All at once she saw Memnon looking at her. With her eyes more accustomed to the curious lighting, she could see that his were very deeply set. They looked at her from overarching caves of bone. She could see heavy eyebrows blurring the arch. And then she could only see his eyes. She thought they were dark. He said in a deep, whispering voice,

“Give me your hand-both hands.”

Lois Latter hesitated. The voice was a whispering bass. It set up curious reverberations in the room. There was a crystal ball on the table between them. The light from the window struck on one side of it, making it shine like a moon half full. Lois dropped her eyes to it.

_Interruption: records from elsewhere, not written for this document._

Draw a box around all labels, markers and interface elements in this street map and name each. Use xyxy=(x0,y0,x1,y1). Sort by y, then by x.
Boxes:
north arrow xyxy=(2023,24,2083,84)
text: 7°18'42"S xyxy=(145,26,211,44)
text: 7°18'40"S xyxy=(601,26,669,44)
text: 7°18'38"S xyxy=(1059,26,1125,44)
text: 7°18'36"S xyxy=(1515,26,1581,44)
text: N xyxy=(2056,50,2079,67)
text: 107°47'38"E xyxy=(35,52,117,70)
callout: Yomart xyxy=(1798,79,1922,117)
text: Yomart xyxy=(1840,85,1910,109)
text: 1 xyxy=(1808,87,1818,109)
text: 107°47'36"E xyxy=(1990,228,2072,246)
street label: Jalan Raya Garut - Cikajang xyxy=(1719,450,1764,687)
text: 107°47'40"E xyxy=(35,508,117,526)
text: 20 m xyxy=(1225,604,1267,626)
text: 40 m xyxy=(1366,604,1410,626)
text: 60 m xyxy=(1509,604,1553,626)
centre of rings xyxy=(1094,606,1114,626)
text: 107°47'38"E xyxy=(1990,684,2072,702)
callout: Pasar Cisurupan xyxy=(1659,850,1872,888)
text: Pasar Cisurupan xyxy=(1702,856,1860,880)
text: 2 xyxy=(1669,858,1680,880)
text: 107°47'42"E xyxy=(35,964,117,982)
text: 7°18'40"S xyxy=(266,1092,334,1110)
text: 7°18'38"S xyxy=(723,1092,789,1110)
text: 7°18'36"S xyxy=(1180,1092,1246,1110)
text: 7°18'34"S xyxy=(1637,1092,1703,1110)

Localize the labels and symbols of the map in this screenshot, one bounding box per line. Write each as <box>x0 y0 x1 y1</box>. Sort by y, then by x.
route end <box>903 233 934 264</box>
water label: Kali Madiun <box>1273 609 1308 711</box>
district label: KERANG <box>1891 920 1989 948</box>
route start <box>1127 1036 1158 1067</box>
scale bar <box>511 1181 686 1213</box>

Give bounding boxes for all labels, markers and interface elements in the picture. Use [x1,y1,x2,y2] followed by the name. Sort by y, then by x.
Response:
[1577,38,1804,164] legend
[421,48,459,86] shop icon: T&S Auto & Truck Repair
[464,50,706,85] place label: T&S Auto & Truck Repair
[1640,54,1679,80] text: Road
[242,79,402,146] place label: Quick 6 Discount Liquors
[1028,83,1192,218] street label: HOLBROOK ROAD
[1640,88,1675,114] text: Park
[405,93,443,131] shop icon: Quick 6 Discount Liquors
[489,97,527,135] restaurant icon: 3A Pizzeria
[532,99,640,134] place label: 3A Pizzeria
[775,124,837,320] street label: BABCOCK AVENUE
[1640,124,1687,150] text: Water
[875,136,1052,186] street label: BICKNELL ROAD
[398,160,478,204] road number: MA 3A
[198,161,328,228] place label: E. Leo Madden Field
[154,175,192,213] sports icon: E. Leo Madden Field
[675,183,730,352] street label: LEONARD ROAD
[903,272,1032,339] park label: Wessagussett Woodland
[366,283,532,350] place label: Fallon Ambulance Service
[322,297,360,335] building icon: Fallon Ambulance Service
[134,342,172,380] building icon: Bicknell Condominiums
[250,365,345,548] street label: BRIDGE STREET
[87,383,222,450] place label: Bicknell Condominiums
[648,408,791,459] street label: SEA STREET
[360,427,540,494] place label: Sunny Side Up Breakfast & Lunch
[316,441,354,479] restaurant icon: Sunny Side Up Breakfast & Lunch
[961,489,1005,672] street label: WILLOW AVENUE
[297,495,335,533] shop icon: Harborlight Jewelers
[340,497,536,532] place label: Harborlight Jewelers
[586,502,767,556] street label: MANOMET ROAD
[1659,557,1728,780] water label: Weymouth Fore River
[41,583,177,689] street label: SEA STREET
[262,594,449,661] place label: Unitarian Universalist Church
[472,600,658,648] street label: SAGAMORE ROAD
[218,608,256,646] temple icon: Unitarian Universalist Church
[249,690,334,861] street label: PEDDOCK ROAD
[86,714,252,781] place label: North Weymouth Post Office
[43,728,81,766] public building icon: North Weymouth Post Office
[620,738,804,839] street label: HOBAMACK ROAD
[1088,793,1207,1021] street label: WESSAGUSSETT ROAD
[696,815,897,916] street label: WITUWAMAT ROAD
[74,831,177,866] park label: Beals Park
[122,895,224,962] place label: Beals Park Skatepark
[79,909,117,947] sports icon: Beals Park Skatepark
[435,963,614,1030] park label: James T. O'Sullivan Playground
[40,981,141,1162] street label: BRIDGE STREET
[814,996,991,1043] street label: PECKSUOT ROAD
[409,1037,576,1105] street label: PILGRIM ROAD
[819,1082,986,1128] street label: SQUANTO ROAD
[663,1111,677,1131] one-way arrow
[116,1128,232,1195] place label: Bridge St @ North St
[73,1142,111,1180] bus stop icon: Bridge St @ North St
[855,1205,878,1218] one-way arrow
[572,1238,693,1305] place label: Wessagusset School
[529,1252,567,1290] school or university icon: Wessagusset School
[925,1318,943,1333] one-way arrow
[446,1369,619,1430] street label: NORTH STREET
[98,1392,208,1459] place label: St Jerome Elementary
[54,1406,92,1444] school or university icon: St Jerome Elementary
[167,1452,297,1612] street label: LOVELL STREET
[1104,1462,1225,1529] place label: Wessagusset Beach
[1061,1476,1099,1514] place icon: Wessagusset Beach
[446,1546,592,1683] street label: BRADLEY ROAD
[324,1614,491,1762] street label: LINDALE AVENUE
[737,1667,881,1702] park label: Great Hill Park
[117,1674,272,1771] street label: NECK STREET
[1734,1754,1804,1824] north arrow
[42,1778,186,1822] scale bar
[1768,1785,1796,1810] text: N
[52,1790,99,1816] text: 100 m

“Don’t you look in the crystal? I thought you did. That’s what I came for.”

He put up a hand and took the crystal away. She didn’t see what happened to it. The half-moon went out. When he moved she thought the drapery of a cloak moved too. The crystal ball had gone. He said in that whispering voice,

“Give me your hands.”

She put them out as if she were pushing something away, and he met them with his own, palm to palm, finger to finger, stiffly upright, like hands conjoined in prayer. His hands and hers. Two pairs of hands. There was a tingling contact. It ran up her arms and down through all her body to her feet. Her breathing quickened. She wanted to speak, to draw away. But for once in her life she didn’t do what she wanted to do.

She sat still and suffered the contact and the tingling. Her eyes were held by his. There was a sense of contact there too, a sense of being probed and searched.

Then all at once it was over. He dropped his lids, withdrew his hands, leaned back, and said,

“You will have to be very careful.”

Something startled her-something in the way he said it, the very deep voice muted to the verge of inaudibility. She lifted her hands from the table and folded them in her lap before she spoke.